#### ABOUT THIS EXERCISE:
Show, from the records below, all lines that contain the word "begin".
====== DATA ======
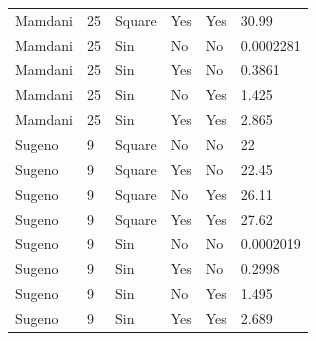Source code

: \documentclass{article}
\begin{document}
\begin{table}[h]
\begin{adjustwidth}{-1cm}{}
\begin{tabular}{|p{1.7cm}|p{2.55cm}|p{3cm}|p{2.5cm}|p{2.5cm}|p{2.2cm}|}
Mamdani             & 25                    & Square                    & Yes                            & Yes                          & 30.99                \\
Mamdani             & 25                    & Sin                       & No                             & No                           & 0.0002281            \\
Mamdani             & 25                    & Sin                       & Yes                            & No                           & 0.3861               \\
Mamdani             & 25                    & Sin                       & No                             & Yes                          & 1.425                \\
Mamdani             & 25                    & Sin                       & Yes                            & Yes                          & 2.865                \\
Sugeno              & 9                     & Square                    & No                             & No                           & 22                   \\
Sugeno              & 9                     & Square                    & Yes                            & No                           & 22.45                \\
Sugeno              & 9                     & Square                    & No                             & Yes                          & 26.11                \\
Sugeno              & 9                     & Square                    & Yes                            & Yes                          & 27.62                \\
Sugeno              & 9                     & Sin                       & No                             & No                           & 0.0002019            \\
Sugeno              & 9                     & Sin                       & Yes                            & No                           & 0.2998               \\
Sugeno              & 9                     & Sin                       & No                             & Yes                          & 1.495                \\
Sugeno              & 9                     & Sin                       & Yes                            & Yes                          & 2.689                \\

\end{tabular}
\end{adjustwidth}
\end{table}
\end{document}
======
#### ANSWER FOR THIS EXERCISE:
\begin{document}
\begin{table}[h]
\begin{adjustwidth}{-1cm}{}
\begin{tabular}{|p{1.7cm}|p{2.55cm}|p{3cm}|p{2.5cm}|p{2.5cm}|p{2.2cm}|}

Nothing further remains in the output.